• **Description of the task**:
Count the lines in the records below that contain the string "Шкафы". Reply with the number alone.

• **Material to process**:
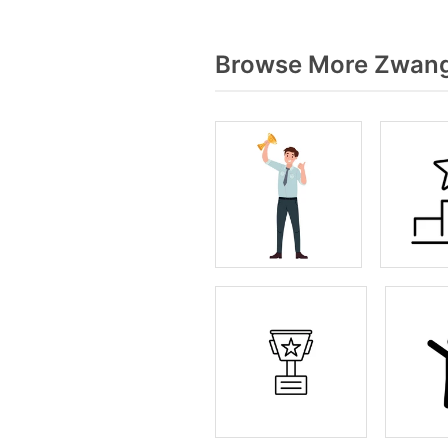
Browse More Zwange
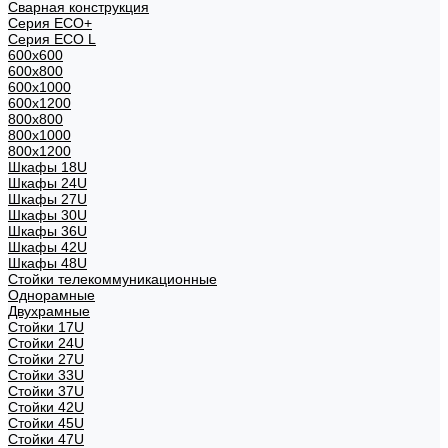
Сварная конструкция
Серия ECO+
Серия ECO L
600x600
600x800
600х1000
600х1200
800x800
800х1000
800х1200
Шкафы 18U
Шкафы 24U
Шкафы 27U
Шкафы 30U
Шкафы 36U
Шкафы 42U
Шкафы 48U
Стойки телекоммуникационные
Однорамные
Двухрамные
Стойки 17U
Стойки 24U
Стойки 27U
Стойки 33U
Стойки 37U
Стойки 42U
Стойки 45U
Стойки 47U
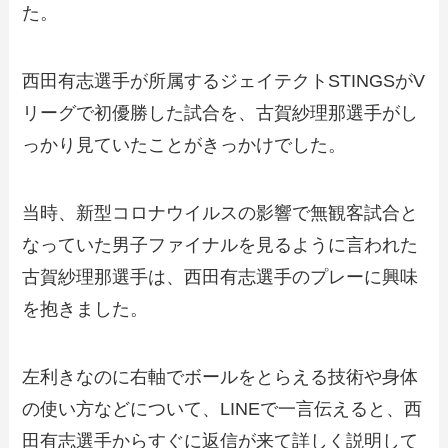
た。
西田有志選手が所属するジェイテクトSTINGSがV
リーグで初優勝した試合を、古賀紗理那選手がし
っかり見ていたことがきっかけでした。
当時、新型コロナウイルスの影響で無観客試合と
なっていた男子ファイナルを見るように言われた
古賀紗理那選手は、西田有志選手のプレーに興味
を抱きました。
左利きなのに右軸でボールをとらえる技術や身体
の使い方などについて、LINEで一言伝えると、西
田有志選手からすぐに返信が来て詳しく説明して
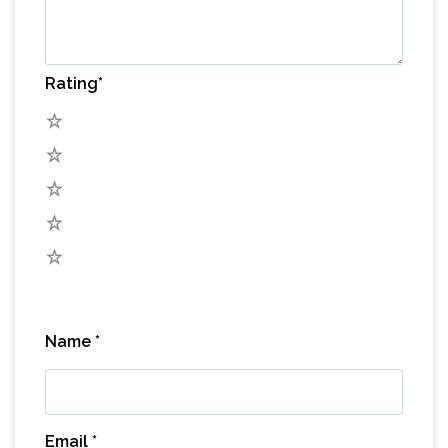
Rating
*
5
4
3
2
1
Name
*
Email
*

---

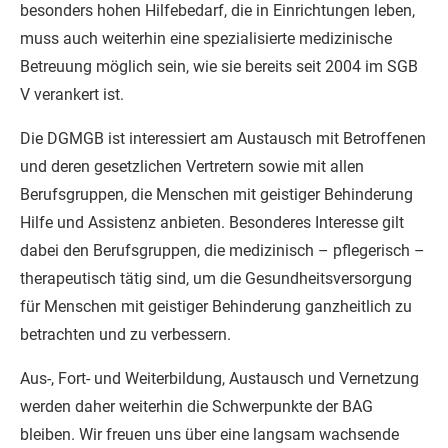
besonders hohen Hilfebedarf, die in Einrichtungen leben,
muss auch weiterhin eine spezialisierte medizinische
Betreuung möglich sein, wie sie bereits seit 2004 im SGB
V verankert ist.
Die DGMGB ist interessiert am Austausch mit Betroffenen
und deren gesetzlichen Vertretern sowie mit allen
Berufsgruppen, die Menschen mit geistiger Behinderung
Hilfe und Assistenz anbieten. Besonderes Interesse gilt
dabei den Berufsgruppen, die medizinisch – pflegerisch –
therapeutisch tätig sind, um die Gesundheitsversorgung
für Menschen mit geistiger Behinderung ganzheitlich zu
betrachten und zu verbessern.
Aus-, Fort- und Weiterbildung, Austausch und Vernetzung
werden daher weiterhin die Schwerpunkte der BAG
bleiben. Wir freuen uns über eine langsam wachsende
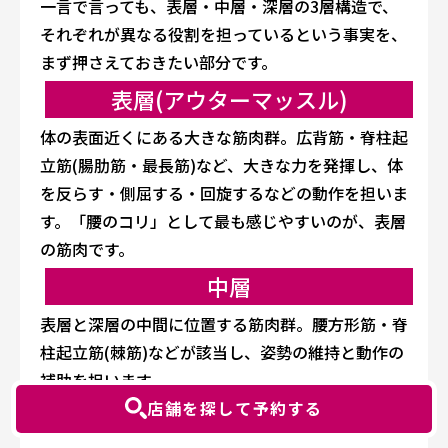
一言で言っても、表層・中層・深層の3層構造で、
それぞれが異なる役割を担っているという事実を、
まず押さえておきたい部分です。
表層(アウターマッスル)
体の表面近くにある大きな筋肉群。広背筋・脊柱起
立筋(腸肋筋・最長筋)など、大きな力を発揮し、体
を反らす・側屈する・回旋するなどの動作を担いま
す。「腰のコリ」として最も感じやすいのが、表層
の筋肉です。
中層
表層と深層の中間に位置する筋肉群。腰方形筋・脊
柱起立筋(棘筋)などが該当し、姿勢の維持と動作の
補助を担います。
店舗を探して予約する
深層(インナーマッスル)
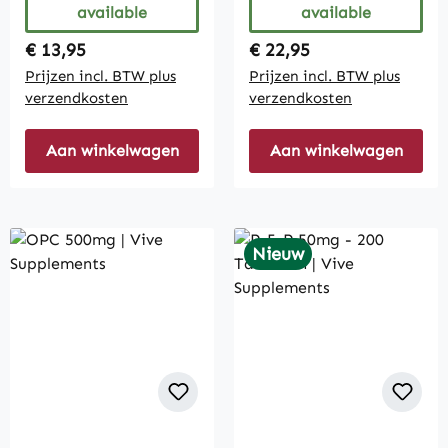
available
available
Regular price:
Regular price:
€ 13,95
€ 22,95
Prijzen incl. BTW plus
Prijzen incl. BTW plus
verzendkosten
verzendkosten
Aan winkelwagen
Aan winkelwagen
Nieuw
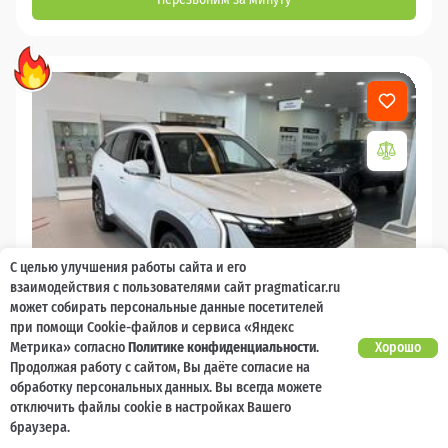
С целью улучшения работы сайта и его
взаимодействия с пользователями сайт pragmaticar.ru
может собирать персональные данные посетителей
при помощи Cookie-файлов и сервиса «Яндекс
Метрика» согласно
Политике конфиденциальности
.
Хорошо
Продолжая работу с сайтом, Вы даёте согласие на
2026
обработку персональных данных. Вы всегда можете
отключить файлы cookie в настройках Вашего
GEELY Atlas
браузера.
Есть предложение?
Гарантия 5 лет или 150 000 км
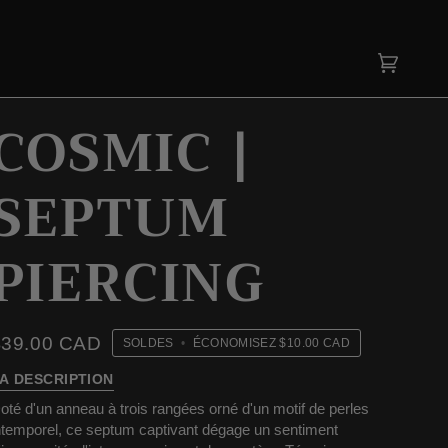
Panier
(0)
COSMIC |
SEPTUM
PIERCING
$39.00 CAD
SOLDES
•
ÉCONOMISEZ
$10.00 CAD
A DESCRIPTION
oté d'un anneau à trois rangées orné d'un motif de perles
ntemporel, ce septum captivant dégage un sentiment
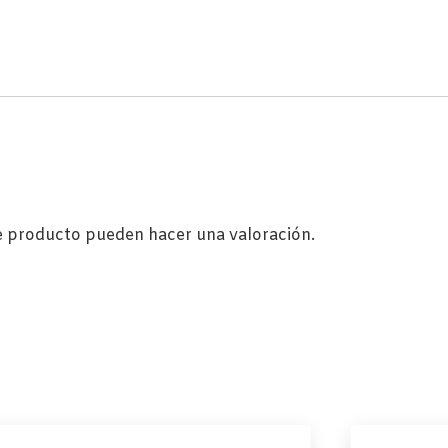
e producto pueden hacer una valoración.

• **Written response**:
7